It’s raining slightly, but still it’s raining. The paper got it wrong. The prediction is for rain tomorrow so I don’t know if that means two more days of rain despite all the rain we had last week. I swear this is Mother Nature’s way of erasing all the memories of summer. She gives us nothing but dreary days, and we start to expect them. Fall becomes winter far too quickly.
Today I have to go to Boston where I haven’t been in a while, other than the airport. I used to go all the time, but I’ve become a country bumpkin. Now I gripe and complain when I have to drive to Hyannis, a trip taking about 15 minutes. I don’t know if it’s age, retirement or just being comfortable here at home and on the Cape. Once I get on the road, I’m okay with the travel, but it’s getting the incentive to move that takes time. Today I have a doctor’s appointment, just a regular one so I have no choice.
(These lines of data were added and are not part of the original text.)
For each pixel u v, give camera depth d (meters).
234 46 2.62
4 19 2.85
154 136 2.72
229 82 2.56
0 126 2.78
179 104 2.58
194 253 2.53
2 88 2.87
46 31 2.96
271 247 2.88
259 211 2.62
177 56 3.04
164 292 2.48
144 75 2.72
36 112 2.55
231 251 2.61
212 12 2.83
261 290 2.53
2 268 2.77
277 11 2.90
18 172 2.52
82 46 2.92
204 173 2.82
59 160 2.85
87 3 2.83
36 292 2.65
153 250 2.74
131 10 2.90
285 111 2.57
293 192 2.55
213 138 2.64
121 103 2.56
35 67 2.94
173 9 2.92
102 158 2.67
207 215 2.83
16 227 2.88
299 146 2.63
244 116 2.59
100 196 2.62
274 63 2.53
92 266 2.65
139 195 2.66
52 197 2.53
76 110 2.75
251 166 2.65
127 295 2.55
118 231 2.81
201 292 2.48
When I was a kid, any car trip of great length was pure agony. Three of us were crammed in the backseat of a car which had that big hump in the middle of the floor. The windows never let in enough air, and I was prone to car sickness. We elbowed each other and whined about space and who was violating our space. I couldn’t read in the car and we had nothing but looking at the scenery to keep our attention. We’d play state license bingo, twenty questions, and I spy with my little eye but interest was difficult to maintain. How much can you spy in the same car for hours? We seldom stopped. My dad believed that any trip anywhere could be made in a single day. He groaned about bathroom stops and lunch never took much time, always at a picnic bench with the lunch my mother had made.
The only trip I remember with sightseeing was the one to the White Mountains. We saw the Old Man of the Mountain, now a memory since his collapse, went up Mount Washington and toward the end of the day stopped to the Flume. It was late in the afternoon and we got the last bus of the day to the Flume which meant we had to walk back to the car. I remember how cold it felt on the top of Mount Washington and how the road seemed far too close to the edge. The old man did look like a face, but he didn’t impress us all that much. We were kids, and he was a rock. All I remember about the flume is a bunch of walkways and some waterfalls. I can still see the tarred road we dragged ourselves on to get back to the car. And, yup, we did all of that in one day.